→ BEREITGESTELLTER AUSZUG
-.-.-

Die unerfahrenen Ministerialbeamten versuchten, mit den von
Matsuda bei Mitsui hinterlassenen Platten weiterzudrucken, wobei
die Mitarbeiter von Mitsui, die in Matsudas Auftrag arbeiteten,
offenbar keinen Finger
zur Hilfe rührten. Schließlich nahmen die Beamten
die noch
nicht abgenutzten Platten mit
und setzten ab Februar 1873 den Druck in der gerade
erst fertiggestellten Reichsdruckerei fort. Somit gibt es von etlichen
Platten der Marken
dieser Serie sowohl durch Matsuda als auch durch das Ministerium
ausgeführte Drucke, die sich von Spezialisten unterscheiden
lassen, denn ein weiterer Grund
für die Produktion in Eigenregie war die erhoffte Reduktion
der Kosten. So
veränderte sich etwa das tiefe Stahlblau der 1
sen Marke durch Verdünnung
der Farbe und neue, blei- und zinnhaltige Druckfarben in ein
mittleres bis helles, milchiges Blau.
Die 2 sen
Marke wurde durch Fortlassen des teuren Gelb-Zusatzes fortan
in Tiefrosa gedruckt. Außerdem bezog die Reichsdruckerei ihr
Papier von anderen Lieferanten, das überwiegend ein Siebmuster
aufweist; besonders bei der ½ sen Marke
lässt sich
anhand des Papiers eindeutig bestimmen, von wem die Marken gedruckt
worden sind.
Übersicht
über die Platten, die sowohl von
Matsuda als auch
vom Ministerium gedruckt
wurden:
½ sen Platte 4
1 sen
Platten 1 bis 4
2 sen
Platten 1 und 2
10 sen, 20
sen, 30 sen
Die Marke zu 4 sen war zwar von Matsuda vorbereitet worden, aber nur die Reichsdruckerei druckte sie. Die erste Druckauflage der 10 sen Marke durch die Reichsdruckerei ist durch eine falsche Mischung der Druckfarben in hellem Gelbgrün gedruckt und verkauft worden; später wurde der Farbton zu Blaugrün korrigiert.
Trotz seiner Proteste war Matsuda Atsutomo fortan von der Briefmarkenproduktion ausgeschlossen; auch das Design neuer Wertstufen wurde fortan von Grafikern des Finanzministeriums, dem die Reichsdruckerei unterstand, oder des Innenministeriums, dem die Postbehörde unterstand, entworfen. Neue Platten bereits existierender Wertstufen, etwa die Platten 5 bis 26 bei der 1 sen Marke, wurden allerdings unter getreuer Wiedergabe der Entwürfe Matsudas im Auftrag des Ministeriums graviert und verwendet.
Die
Häufigkeit von ungebrauchten und gebrauchten Exemplaren
variiert bei dieser
Markenserie je nach Platte erheblich. Vor allem von den jeweils letzten
Platten
niedriger Nominalen existieren ungebrauchte Marken und ganze
Bögen
in
großer Anzahl, denn die Postbehörde reagierte auf Anfragen des
Briefmarkenhandels im
Ausland, wo schon seit ca. 1855 das Briefmarkensammeln populär
war, mit dem
Druck sogenannter Exportbögen, die nicht zu postalischen
Zwecken, sondern ausschließlich für
den Export an ausländische Interessenten hergestellt waren. So
gelangten beispielsweise komplette Bögen von Platte 4
der ½ sen und Platte 26 der 1
sen ungebraucht
ins Ausland.

-.-.-

→ DATENSATZ
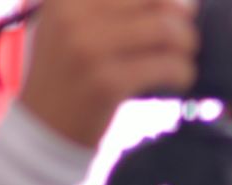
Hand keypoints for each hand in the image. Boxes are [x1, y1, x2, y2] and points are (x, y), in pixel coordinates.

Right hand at [19, 0, 196, 148]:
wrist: (45, 124)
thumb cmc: (71, 70)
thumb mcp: (75, 23)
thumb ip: (114, 7)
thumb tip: (183, 2)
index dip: (166, 1)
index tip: (177, 12)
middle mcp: (72, 13)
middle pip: (157, 0)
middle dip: (181, 19)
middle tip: (181, 38)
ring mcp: (88, 47)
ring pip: (167, 30)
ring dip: (186, 46)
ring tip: (178, 59)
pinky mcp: (107, 82)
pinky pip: (168, 66)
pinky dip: (183, 73)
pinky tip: (176, 79)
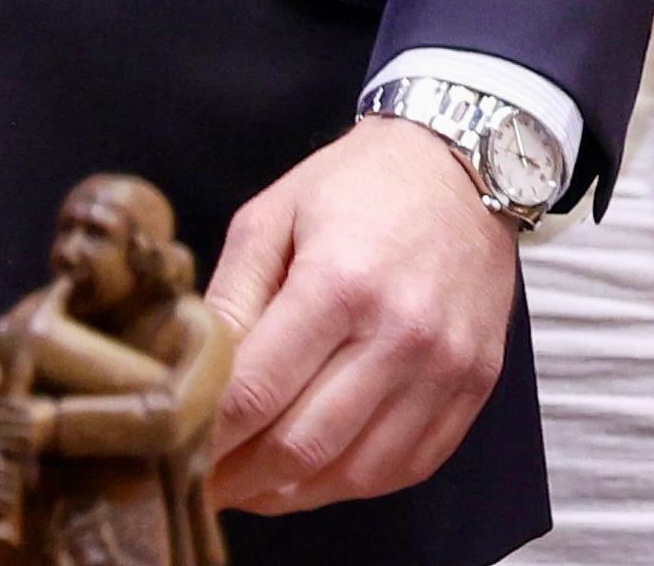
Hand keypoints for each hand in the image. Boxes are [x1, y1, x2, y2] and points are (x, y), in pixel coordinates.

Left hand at [197, 118, 522, 517]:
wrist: (466, 160)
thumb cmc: (358, 184)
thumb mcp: (271, 216)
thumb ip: (229, 298)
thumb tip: (192, 379)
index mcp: (339, 282)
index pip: (255, 393)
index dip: (207, 439)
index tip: (177, 454)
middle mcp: (400, 332)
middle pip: (302, 445)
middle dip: (241, 478)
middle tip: (207, 482)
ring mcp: (446, 365)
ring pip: (354, 472)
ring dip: (293, 492)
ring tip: (254, 485)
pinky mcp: (476, 383)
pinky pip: (408, 466)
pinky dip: (355, 483)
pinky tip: (318, 473)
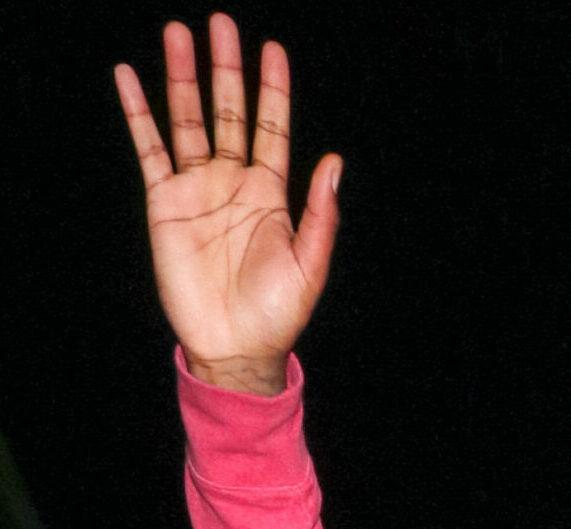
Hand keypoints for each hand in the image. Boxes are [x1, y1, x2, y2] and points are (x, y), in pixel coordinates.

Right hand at [115, 13, 340, 393]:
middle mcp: (234, 182)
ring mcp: (198, 189)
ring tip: (178, 33)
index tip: (272, 48)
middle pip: (228, 112)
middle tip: (221, 22)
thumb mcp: (310, 263)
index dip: (272, 89)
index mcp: (272, 194)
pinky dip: (138, 113)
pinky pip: (149, 148)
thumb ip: (320, 213)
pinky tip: (129, 77)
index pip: (272, 127)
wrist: (236, 346)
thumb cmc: (279, 312)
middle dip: (226, 69)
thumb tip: (333, 162)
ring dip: (183, 77)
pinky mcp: (165, 203)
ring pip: (187, 120)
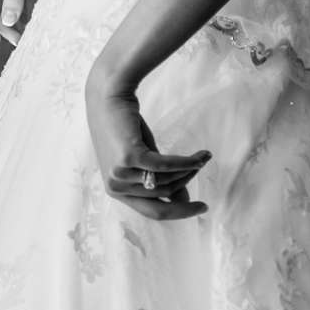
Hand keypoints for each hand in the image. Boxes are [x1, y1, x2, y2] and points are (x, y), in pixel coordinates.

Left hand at [87, 84, 208, 220]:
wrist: (108, 97)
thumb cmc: (124, 128)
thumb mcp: (143, 160)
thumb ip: (159, 180)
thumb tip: (184, 201)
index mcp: (116, 191)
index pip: (153, 212)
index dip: (180, 213)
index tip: (202, 207)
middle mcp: (115, 187)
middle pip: (164, 194)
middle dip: (187, 180)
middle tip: (201, 165)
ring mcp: (120, 174)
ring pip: (167, 179)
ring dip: (189, 168)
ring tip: (202, 156)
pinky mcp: (129, 158)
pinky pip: (166, 166)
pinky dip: (186, 162)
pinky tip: (200, 156)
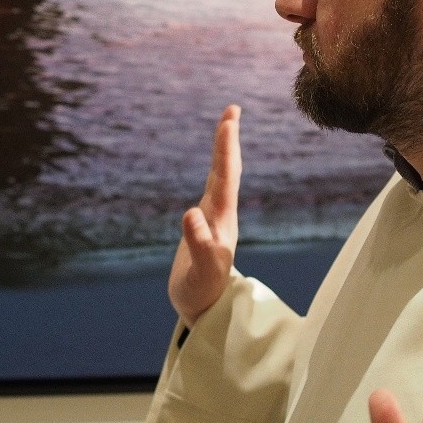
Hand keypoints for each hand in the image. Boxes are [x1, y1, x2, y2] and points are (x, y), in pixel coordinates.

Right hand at [169, 104, 241, 325]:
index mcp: (222, 222)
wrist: (208, 313)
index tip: (229, 118)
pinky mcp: (204, 228)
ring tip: (227, 127)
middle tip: (231, 110)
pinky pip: (211, 191)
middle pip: (227, 171)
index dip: (226, 147)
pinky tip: (215, 167)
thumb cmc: (204, 296)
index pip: (226, 177)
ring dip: (224, 152)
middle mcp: (221, 216)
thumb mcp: (202, 275)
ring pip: (221, 179)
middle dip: (228, 140)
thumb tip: (191, 213)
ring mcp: (214, 221)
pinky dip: (215, 171)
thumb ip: (200, 245)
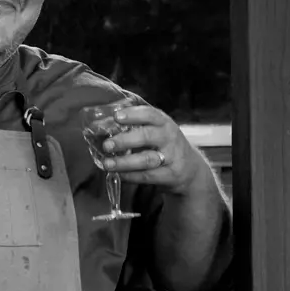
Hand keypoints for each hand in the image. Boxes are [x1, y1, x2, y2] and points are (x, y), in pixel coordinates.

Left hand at [84, 102, 210, 201]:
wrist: (190, 168)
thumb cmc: (164, 144)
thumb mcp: (156, 130)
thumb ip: (134, 126)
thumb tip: (100, 125)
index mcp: (163, 122)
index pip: (150, 114)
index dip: (133, 114)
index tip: (116, 117)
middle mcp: (169, 137)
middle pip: (147, 136)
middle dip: (125, 140)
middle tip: (106, 145)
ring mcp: (172, 156)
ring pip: (147, 159)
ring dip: (125, 162)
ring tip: (107, 163)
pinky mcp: (170, 174)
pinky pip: (148, 176)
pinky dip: (131, 176)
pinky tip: (118, 174)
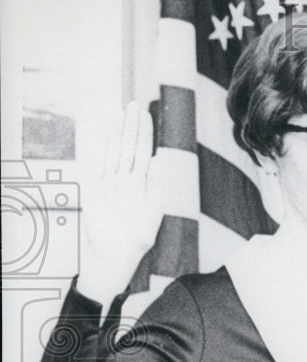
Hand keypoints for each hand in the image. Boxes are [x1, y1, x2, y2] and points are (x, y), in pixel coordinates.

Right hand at [77, 102, 165, 301]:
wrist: (116, 256)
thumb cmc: (137, 237)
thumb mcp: (153, 209)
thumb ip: (155, 184)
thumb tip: (156, 159)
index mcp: (140, 184)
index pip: (142, 152)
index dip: (144, 133)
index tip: (146, 114)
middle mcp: (124, 180)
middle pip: (128, 147)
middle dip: (131, 126)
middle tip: (133, 104)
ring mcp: (108, 184)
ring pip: (113, 152)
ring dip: (117, 132)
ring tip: (121, 113)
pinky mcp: (94, 191)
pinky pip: (96, 165)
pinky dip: (99, 149)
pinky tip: (102, 134)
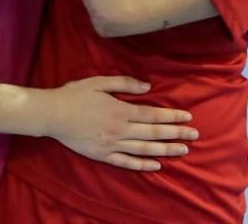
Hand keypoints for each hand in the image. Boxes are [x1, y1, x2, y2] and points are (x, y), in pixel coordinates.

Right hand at [43, 76, 198, 171]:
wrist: (52, 114)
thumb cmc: (75, 94)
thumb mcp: (100, 81)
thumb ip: (125, 83)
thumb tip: (148, 87)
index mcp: (121, 110)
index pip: (153, 115)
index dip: (172, 117)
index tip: (188, 117)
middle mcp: (120, 129)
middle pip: (153, 133)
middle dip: (176, 134)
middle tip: (195, 136)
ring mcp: (112, 145)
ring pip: (144, 149)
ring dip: (165, 150)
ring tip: (182, 151)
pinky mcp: (102, 155)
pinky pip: (126, 162)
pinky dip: (142, 164)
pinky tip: (156, 166)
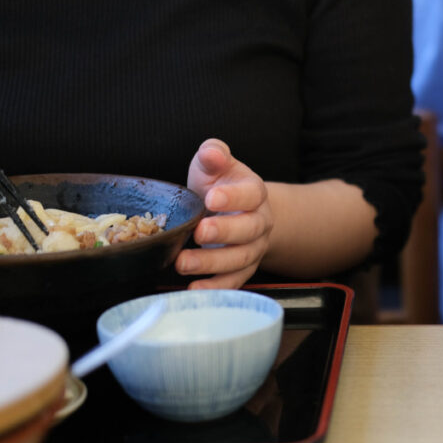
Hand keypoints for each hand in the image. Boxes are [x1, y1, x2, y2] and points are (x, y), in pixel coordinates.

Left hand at [176, 138, 272, 288]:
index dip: (234, 197)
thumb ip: (213, 155)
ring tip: (183, 263)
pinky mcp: (242, 270)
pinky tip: (193, 289)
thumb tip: (211, 153)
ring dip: (212, 263)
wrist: (238, 214)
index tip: (211, 198)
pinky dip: (215, 288)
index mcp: (255, 193)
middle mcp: (260, 223)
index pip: (252, 194)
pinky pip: (233, 282)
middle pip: (250, 229)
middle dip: (225, 232)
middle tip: (200, 232)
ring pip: (241, 259)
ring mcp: (253, 249)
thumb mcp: (215, 165)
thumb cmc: (221, 186)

-.-.-

→ ZUR AUFGABE
Setze den Text über den Druck der Sen-Markenserie durch Matsuda und die Reichsdruckerei im Anschluss an seinen letzten Satz fort.

→ ERGEBNIS
Bei
unverbraucht übrigen Einzelmarken, die durch neue Werte
ersetzt wurden,
verfuhr die Post
unterschiedlich; niedrige Werte wurden aufgebraucht, beispielsweise
die ½ sen
im Raum Osaka bis Ende der 1880er Jahre hinein; höhere Werte
in kompletten Bögen wurden meist
eingesammelt. In der Endphase der Gültigkeit findet man
auch mit dem
Poststempel entwertete, lose
Restbestände
von Marken (remainder-Entwertungen).
Um in den überall neu
eröffneten
Postämtern die oft noch
unerfahrenen Angestellten mit den Postwertzeichen vertraut zu machen,
wurden
vom Ministerium Faltblätter gedruckt und an alle
Postämter verteilt. Diese Faltblätter enthielten
aufgeklebte Originalmarken als Muster,
die nicht
länger wie die Drachenmarken mit den "Muster"-Schriftzeichen
überdruckt, sondern mit
einem per Hand mit dem Pinsel aufgetragenen
Tuschepunkt gekennzeichnet waren. Vor allem bei neuen Marken oder
Farbänderungen wurden solche Musterblätter
angefertigt und verteilt. Daneben
stand etwa der folgende Wortlaut:
“An alle
Postbeamten. Hiermit übergebe ich Ihnen Briefmarken, die als
Muster auf der
Wertseite mit einem Tuschepunkt markiert sind und keinesfalls verloren
gehen
dürfen.
(Datum),
MAEJIMA Hisoka, Generalpostmeister.”
Schulen
und Zeitungen erhielten weiterhin die mit den Schriftzeichen んほみ überdruckten
Mustermarken,
weshalb diese ab der
Kirschblütenserie bis ins Jahr 1879 hinein als Kennzeichnung
sowohl Aufdruck
als auch Tuschepunkt aufweisen können.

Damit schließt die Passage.